Exercise details ::
In the habeas corpus memorandum below, condense the paragraph that begins "Petitioner filed a timely motion" into a short bulleted list that keeps its main facts.

Source passage ::
Opinion
Case No. 4:10-CV-2083 (CEJ)
2013-10-18
MEMORANDUM
This matter is before the Court on the petition of James H. Hamilton for a writ of habeas corpus pursuant to 28 U.S.C. § 2254.
I. Procedural Background
Petitioner James H. Hamilton is presently incarcerated at the Potosi Correctional Center pursuant to the sentence and judgment of the Circuit Court of the City of St. Louis. On October 20, 2006, a jury found petitioner guilty of forcible rape in violation of § 566.030, Mo.Rev.Stat., forcible sodomy in violation of § 566.060, and kidnapping, in violation of § 565.110. The trial court sentenced petitioner as a prior offender to two concurrent terms of imprisonment of 20 years and one consecutive term of 5 years. On January 23, 2007, the Missouri Court of Appeals affirmed petitioner's convictions and sentences. State v. Hamilton, 212 S.W.3d 171 (Mo. Ct. App. 2007).
Petitioner filed a timely motion for post-conviction relief pursuant to Missouri Supreme Court Rule 29.15, which the post-conviction court denied. On June 15, 2010, the Missouri Court of Appeals summarily affirmed the denial of post-conviction relief. Hamilton v. State, 313 S.W.3d 707 (Mo. Ct. App. 2010). On November 1, 2010, petitioner timely filed this petition for relief pursuant to 28 U.S.C. § 2254.
II. Factual Background
Vickey Cross testified that, on March 29, 2002, at about 1:00 in the morning, she received a phone call from petitioner, whom she described as an acquaintance. Petitioner said that he wanted to talk to her about "some problems" he was having. She told him that she had the flu and didn't feel well. He responded that he was coming to her house. (Resp. Ex. A at 194-95). When he arrived, she went outside and sat in his car with him. She asked what he wanted to talk about and he responded that he was uncomfortable sitting there and wanted to drive around the block. When she protested that she felt unwell, he said he would bring her right back. Instead, he drove to his house. Ms. Cross testified that petitioner told her he had to get something from inside and that he would be right back. She waited in the car. He returned and asked her to come inside for a few minutes. She assented. Id. at 196.
Petitioner told Ms. Cross that they were going to be there "a few minutes" and put on a movie for her to watch. Id. at 197. She fell asleep and woke up about 7:00 in the morning in petitioner's bed under the covers. He was asleep on top of the covers. She tried to wake him up but he told her to leave him alone. She went to the front door, but it was padlocked shut. When she was unable to find a telephone, she woke him up again. He got up and went into the bathroom. She put on her coat and waited. When petitioner emerged from the bathroom, she started walking to the front door. He grabbed her and said, "first you got to give me some of that." Id. at 199. She thought he was joking and said, "Haven't you heard, no means no." Id. She started for the door again and he grabbed her by the hair. When she rushed for the door, petitioner turned on some music at high volume and threatened her, saying he could kill her and no one would know. Id. at 200.

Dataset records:
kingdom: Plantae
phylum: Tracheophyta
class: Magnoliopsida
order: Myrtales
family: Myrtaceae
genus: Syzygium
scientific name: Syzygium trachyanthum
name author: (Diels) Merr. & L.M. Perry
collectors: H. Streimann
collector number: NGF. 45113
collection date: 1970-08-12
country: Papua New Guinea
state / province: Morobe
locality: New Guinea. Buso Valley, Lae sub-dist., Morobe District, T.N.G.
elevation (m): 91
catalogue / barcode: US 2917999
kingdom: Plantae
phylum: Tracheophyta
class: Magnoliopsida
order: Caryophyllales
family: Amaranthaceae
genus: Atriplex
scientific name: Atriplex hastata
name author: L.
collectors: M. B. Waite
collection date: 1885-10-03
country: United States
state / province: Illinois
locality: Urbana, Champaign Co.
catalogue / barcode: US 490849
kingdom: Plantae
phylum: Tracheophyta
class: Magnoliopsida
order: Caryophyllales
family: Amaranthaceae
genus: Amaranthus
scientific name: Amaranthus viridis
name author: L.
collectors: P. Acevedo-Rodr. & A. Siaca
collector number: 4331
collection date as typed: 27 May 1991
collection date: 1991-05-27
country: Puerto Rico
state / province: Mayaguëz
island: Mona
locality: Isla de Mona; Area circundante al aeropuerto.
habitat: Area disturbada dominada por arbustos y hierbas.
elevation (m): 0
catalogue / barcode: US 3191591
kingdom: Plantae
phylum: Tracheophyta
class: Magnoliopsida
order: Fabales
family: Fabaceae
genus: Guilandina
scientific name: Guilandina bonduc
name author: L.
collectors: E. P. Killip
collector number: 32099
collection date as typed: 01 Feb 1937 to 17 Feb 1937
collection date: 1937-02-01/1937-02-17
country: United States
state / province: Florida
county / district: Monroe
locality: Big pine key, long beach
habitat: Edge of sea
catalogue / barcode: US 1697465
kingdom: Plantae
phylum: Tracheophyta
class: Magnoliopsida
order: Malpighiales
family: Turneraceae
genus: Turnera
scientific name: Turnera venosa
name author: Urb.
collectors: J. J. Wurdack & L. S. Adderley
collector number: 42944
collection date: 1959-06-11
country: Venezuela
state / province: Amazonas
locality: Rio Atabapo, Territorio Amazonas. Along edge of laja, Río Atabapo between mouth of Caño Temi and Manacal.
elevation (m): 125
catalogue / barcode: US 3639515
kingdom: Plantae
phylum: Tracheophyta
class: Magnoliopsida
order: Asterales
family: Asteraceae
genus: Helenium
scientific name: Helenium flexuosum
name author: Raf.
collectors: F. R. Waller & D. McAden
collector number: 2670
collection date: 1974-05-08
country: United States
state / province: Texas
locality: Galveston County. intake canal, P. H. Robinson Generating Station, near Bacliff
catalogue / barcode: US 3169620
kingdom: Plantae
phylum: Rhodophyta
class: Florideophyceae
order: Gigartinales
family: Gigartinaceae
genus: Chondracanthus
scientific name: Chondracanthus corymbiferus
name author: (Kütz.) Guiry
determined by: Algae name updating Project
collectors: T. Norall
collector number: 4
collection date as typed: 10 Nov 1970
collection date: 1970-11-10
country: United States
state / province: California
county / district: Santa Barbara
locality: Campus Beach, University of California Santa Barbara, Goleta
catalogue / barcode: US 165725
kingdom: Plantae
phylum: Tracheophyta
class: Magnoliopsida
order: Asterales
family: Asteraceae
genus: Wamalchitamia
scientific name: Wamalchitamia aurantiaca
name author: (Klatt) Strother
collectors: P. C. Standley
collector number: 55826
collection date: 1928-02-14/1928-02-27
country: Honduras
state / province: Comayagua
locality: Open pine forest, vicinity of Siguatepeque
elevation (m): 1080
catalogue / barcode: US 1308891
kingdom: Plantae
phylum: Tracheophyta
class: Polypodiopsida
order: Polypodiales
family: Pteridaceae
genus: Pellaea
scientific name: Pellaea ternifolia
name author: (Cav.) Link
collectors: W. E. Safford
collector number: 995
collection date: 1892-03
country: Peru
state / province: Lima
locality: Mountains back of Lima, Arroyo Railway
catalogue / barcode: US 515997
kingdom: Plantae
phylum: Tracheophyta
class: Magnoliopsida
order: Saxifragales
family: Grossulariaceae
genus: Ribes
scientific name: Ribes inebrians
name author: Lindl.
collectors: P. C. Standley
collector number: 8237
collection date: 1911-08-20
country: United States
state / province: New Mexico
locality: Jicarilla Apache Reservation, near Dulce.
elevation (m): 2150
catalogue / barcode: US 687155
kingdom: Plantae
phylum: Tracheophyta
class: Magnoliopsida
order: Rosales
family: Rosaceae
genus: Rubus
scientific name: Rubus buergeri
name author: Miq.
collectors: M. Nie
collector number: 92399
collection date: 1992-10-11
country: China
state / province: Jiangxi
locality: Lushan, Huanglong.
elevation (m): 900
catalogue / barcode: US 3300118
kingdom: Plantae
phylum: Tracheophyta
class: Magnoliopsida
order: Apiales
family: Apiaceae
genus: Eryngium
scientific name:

Result of this exercise ::
- Petitioner filed a timely motion for post-conviction relief under Missouri Supreme Court Rule 29.15, and the post-conviction court denied it.
- On June 15, 2010, the Missouri Court of Appeals summarily affirmed that denial (Hamilton v. State, 313 S.W.3d 707).
- On November 1, 2010, petitioner timely filed the present petition under 28 U.S.C. § 2254.